◆ WORK INSTRUCTIONS:
Go over the entries below line by line, copying each one that contains the word "enthält".

[Data records]
★ ★ ★ ★
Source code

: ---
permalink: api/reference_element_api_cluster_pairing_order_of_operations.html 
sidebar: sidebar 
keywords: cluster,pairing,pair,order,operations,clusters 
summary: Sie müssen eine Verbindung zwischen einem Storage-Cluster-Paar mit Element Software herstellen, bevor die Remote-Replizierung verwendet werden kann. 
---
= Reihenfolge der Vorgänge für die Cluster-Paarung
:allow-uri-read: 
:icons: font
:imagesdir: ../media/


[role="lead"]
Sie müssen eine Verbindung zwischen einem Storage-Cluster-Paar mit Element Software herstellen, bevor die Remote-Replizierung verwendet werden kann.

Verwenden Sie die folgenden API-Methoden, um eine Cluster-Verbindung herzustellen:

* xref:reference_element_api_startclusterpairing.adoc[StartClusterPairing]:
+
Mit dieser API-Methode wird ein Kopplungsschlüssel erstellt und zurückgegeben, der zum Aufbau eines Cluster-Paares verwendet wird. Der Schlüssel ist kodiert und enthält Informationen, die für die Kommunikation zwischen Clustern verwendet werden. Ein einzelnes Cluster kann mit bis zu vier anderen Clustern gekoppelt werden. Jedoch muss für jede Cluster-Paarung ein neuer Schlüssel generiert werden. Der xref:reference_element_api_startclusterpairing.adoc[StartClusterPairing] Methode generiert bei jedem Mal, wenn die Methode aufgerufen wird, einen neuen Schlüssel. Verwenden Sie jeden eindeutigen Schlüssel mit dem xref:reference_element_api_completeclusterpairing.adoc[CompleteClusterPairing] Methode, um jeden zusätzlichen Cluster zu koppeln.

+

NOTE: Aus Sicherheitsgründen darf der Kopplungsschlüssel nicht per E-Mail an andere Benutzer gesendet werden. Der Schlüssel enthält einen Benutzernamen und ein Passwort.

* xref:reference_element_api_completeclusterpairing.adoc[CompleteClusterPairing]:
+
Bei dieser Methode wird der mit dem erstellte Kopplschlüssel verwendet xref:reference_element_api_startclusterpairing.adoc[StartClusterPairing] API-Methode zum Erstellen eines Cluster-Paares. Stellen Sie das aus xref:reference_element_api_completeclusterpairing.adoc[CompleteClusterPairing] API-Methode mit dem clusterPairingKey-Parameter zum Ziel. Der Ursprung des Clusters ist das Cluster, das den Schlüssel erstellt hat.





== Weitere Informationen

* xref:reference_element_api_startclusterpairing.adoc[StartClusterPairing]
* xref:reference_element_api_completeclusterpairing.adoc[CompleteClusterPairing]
★ ★ ★ ★
◆ SOLVED EXERCISE:
Mit dieser API-Methode wird ein Kopplungsschlüssel erstellt und zurückgegeben, der zum Aufbau eines Cluster-Paares verwendet wird. Der Schlüssel ist kodiert und enthält Informationen, die für die Kommunikation zwischen Clustern verwendet werden. Ein einzelnes Cluster kann mit bis zu vier anderen Clustern gekoppelt werden. Jedoch muss für jede Cluster-Paarung ein neuer Schlüssel generiert werden. Der xref:reference_element_api_startclusterpairing.adoc[StartClusterPairing] Methode generiert bei jedem Mal, wenn die Methode aufgerufen wird, einen neuen Schlüssel. Verwenden Sie jeden eindeutigen Schlüssel mit dem xref:reference_element_api_completeclusterpairing.adoc[CompleteClusterPairing] Methode, um jeden zusätzlichen Cluster zu koppeln.
NOTE: Aus Sicherheitsgründen darf der Kopplungsschlüssel nicht per E-Mail an andere Benutzer gesendet werden. Der Schlüssel enthält einen Benutzernamen und ein Passwort.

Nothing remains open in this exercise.